What we are celebrating is Reformation Day. It was on this day in 1517 that Martin Luther nailed his 95 Theses to the chapel door at the University of Wittenberg. There were concerns that he, a Roman Catholic monk, had about some points of Roman Catholic doctrine and practice. In our day, nailing a document to a chapel door would be a provocative act, but not in Luther’s day. The chapel door served as a campus bulletin board, and Luther was simply inviting his colleagues to join him in discussing his concerns.

Some students saw what he posted, took the post to a print shop and had copies printed, which they distributed, sparking a firestorm of controversy. Luther’s innocuous act now appeared to be inciting people to question the Roman Catholic Church. Karl Barth famously likened Luther to a blind man climbing a bell tower, losing his balance, and blindly grasping the bell cord to prevent himself from falling. The resulting peal greatly disturbed the Roman Catholic Church.

Luther was only one voice among many in Europe calling for the reformation of the Roman Catholic Church. A century earlier, John Hus, a professor at the University of Prague, influenced by the writings of John Wycliffe, also pressed for reformation. He was declared a heretic, and, like Wycliffe, was burned at the stake. After a careful study of Scripture, John Calvin, a French attorney and Luther’s contemporary, had the same stirring in his heart. Calvin fled to Geneva for safety and from there championed reformation.

From the fire of this controversy, five propositions were forged that set those affirming them in opposition to the Roman Catholic Church earning them the title of protestants. They affirmed that sacred Scripture alone had divine authority, not church tradition.
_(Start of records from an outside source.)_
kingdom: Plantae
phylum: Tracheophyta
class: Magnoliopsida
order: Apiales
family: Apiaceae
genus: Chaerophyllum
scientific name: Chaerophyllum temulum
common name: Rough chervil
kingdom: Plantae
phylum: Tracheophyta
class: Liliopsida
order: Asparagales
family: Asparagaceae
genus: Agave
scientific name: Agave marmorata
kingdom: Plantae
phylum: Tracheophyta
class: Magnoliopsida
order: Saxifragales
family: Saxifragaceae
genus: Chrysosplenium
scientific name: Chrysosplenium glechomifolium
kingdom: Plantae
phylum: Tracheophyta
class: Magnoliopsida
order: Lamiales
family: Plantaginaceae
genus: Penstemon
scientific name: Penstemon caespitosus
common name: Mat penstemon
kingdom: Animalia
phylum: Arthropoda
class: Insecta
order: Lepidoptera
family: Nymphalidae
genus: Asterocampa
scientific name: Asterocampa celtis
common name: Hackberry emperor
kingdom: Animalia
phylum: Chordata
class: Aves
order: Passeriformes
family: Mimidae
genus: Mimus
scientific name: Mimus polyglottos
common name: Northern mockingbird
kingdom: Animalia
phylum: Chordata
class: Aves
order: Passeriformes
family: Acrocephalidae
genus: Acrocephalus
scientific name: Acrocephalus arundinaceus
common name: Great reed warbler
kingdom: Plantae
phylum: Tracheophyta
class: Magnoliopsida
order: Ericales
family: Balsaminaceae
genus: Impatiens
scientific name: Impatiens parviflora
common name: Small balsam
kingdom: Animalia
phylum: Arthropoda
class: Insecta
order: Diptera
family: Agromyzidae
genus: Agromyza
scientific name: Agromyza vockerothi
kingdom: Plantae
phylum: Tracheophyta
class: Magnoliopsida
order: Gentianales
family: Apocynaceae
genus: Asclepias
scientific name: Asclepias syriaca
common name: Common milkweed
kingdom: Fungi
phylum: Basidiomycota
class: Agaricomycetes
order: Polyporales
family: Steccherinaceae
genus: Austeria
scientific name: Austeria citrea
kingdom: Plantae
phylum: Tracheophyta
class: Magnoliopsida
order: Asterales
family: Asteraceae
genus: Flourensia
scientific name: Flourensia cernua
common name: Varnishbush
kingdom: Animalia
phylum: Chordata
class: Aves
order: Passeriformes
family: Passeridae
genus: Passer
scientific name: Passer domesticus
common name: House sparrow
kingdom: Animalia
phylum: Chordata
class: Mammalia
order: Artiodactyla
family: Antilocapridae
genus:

They affirmed that the Scriptures teach that a person is justified before God by God’s grace alone through faith alone in Christ alone, and not by any human merit. The glory for the salvation of men goes to God alone.

I was raised a Roman Catholic, but in 1984 experienced a personal reformation, a marvelous, God-ordained transformation. God in his grace regenerated this spiritually dead sinner, gave him the gift of faith, enabling him to believe the Scriptures, recognize he was a sinner, and put his faith in Christ, who bore God’s just wrath in this sinner’s place and was raised for his justification. What can I say but, “to God alone be the glory!” Happy Reformation Day!